Before Rockefeller spoke, Bailey recognized West Virginia Gov.-elect Earl Ray Tomblin, Attorney General Darrell McGraw and several federal and state jurists attending the ceremony, including 23rd Judicial Circuit Judge Gina M. Groh, who has been nominated to fill Broadwater's seat on the bench.

"Hopefully, she will be confirmed by the Senate very soon," Bailey said as he looked over at Rockefeller, who smiled as those attending the ceremony broke out in laughter.

Broadwater's mother, who attended Friday's ceremony along with her son's widow, Chong, and their three grown children, thanked Rockefeller and Capito for making the honor possible.

"What made me more proud than anything was he never forgot his dad, (who) was a corporal in the Second World War," said Reta Broadwater.
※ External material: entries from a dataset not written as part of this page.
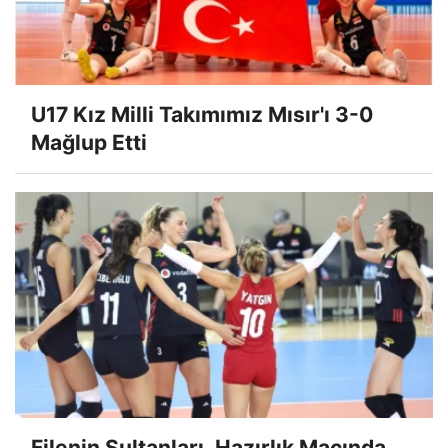
U17 Kız Milli Takımımız Mısır'ı 3-0
Mağlup Etti
Filenin Sultanları, Hazırlık Maçında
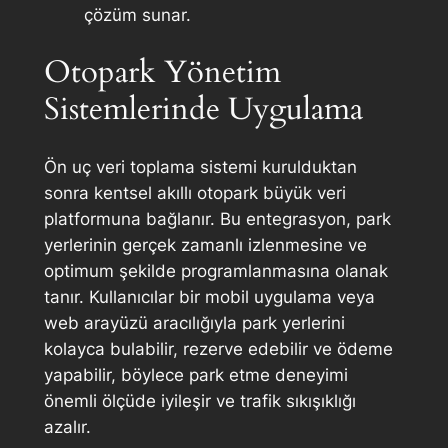
çözüm sunar.
Otopark Yönetim
Sistemlerinde Uygulama
Ön uç veri toplama sistemi kurulduktan
sonra kentsel akıllı otopark büyük veri
platformuna bağlanır. Bu entegrasyon, park
yerlerinin gerçek zamanlı izlenmesine ve
optimum şekilde programlanmasına olanak
tanır. Kullanıcılar bir mobil uygulama veya
web arayüzü aracılığıyla park yerlerini
kolayca bulabilir, rezerve edebilir ve ödeme
yapabilir, böylece park etme deneyimi
önemli ölçüde iyileşir ve trafik sıkışıklığı
azalır.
She said her son always kept his father's uniform with him at the federal building.

After she finished speaking, Reta Broadwater was presented with an American flag by members of the West Virginia Air National Guard 167th Airlift Wing Honor Guard.

The solemn unfurling and folding of the flag into a tri-corner shape in front of the family stirred tearful emotion among those who received special invitations to attend the ceremony in the second-floor courtroom.

To accommodate as many people as possible, a live video feed of the ceremony was broadcast in the federal magistrate courtroom on the first floor of the now named the W. Craig Broadwater Federal Building and U.S. Courthouse.

"It's a mouthful, but its a wonderful mouthful," said Rockefeller after noting Broadwater's vision was very much part of a major renovation of the building, which once housed the Martinsburg Post Office.

Rockefeller said Friday's ceremony came on the anniversary of a surprise party that was held five years ago to celebrate Broadwater's 10 years on the federal bench.

"So, in the end its bittersweet that we come together again today ... to honor not just those 10 years of his service, but the life and legacy that Craig Broadwater left with us," Rockefeller said.